I'm on my way to making some new friends here. Not that I'm lonely... Booty has been up every weekend, and Kent and Mike were both here, and I've been enjoying the company of colleagues in the office and in the field. I've even been climbing recently, you know, to check out some tension cracks on the a future Open Book. But those are all stories for another day... for now, I leave you with a recent photo of Booty enjoying a morning on my porch and me at Olmstead Point after the last climbing day in Tuolumne.

Friday, October 28, 2011

Any day I get paid to hike is a good day.

It only took a week: one week after arriving here and I was scheming to get out... out of the office and into the park. I turn to my boss (Greg) "Hey, what do you think if I work four 9-hour days, then cut out a half day early once a week so I can go hiking?" Greg looks at me and says,"Actually, I think hiking is a great use of your work time, anytime." "Really?" "Yes! It is part of our job to know the park, to get out and look around!" We tossed around some ideas before settling on 13,053' Mt. Dana.

The start of my hike:

So the very next day I took off for Mt. Dana, up on Tuolumne at the top of Tioga Pass. A mountain I had always been aware of, but never had managed to hike. The tallest mountain in Yosemite National Park. Best to do it now, while the weather was stable and warm, before the snows close the road ... and cover all the interesting rocks! I arrived at the trailhead at noon (after a morning meeting and driving), and set off on the steep but technically easy route.

Perfectly camouflaged - so much for safety orange while hiking alone:

As it turns out... Dana is quite interesting geologically. A palette of different colors and textures in the rocks speaking of ancient volcanos and deformation.

So many interesting rocks that I had a convenient excuse to stop, oh, every 50 feet to take pictures and examine the rocks. No, it wasn't because I was totally out of breath from the high altitude and thesis-induced low fitness level.

I made it to the top, took some victory pics...

Pika above 12000' building a winter nest - only other critter around!

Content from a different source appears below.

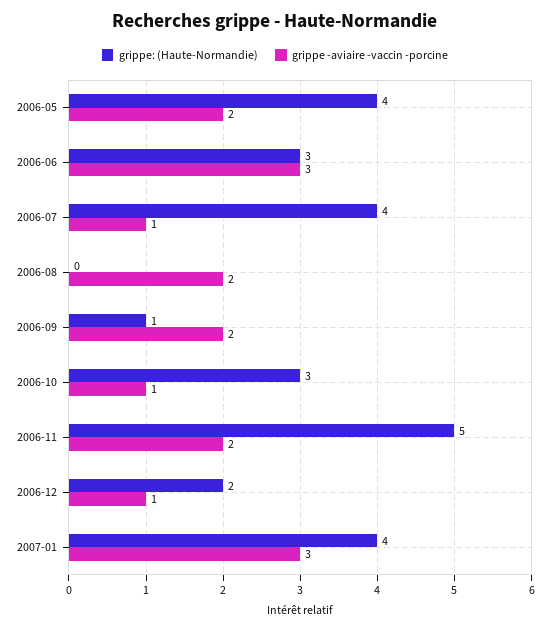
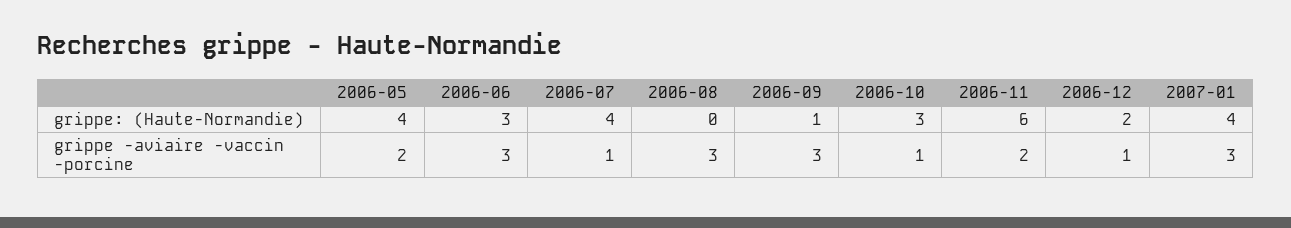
grippe -aviaire -vaccin -porcine, 2006-08: 2 -> 3
grippe -aviaire -vaccin -porcine, 2006-09: 2 -> 3
grippe: (Haute-Normandie), 2006-11: 5 -> 6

Yea, so Dana is NOT made up of granite. Dana is actually much older - hundreds of millions of year - and made up of remnents of old volcanic rocks that were cooked a bit with the granite pluton bubbled up. Metamorphosed brecciated tuffs, basaltic/rhyolitic lavas, green epidote bands...

Check out the fracture pattern on the next one! Funny thing was, I was in the YV visitor center a couple days before and learning about how arrowheads were cut... very similar! The strike the arrowheads and cleave off pieces. This looks pretty similar.

This too:

More interesting fractures, these speak of ancient earth stresses.

As do these!

I was also totally checking out the Dana Couloir, the Solstice Couloir, and the Third Pillar (which is waaaaayyy across the summit plateau on the other side of Glacier Canyon!)

Top of Dana Coulouir:

Top of the Third Pillar, with fancy lense:

Glacier Canyon:

And all the scenery around Lyell Glacier.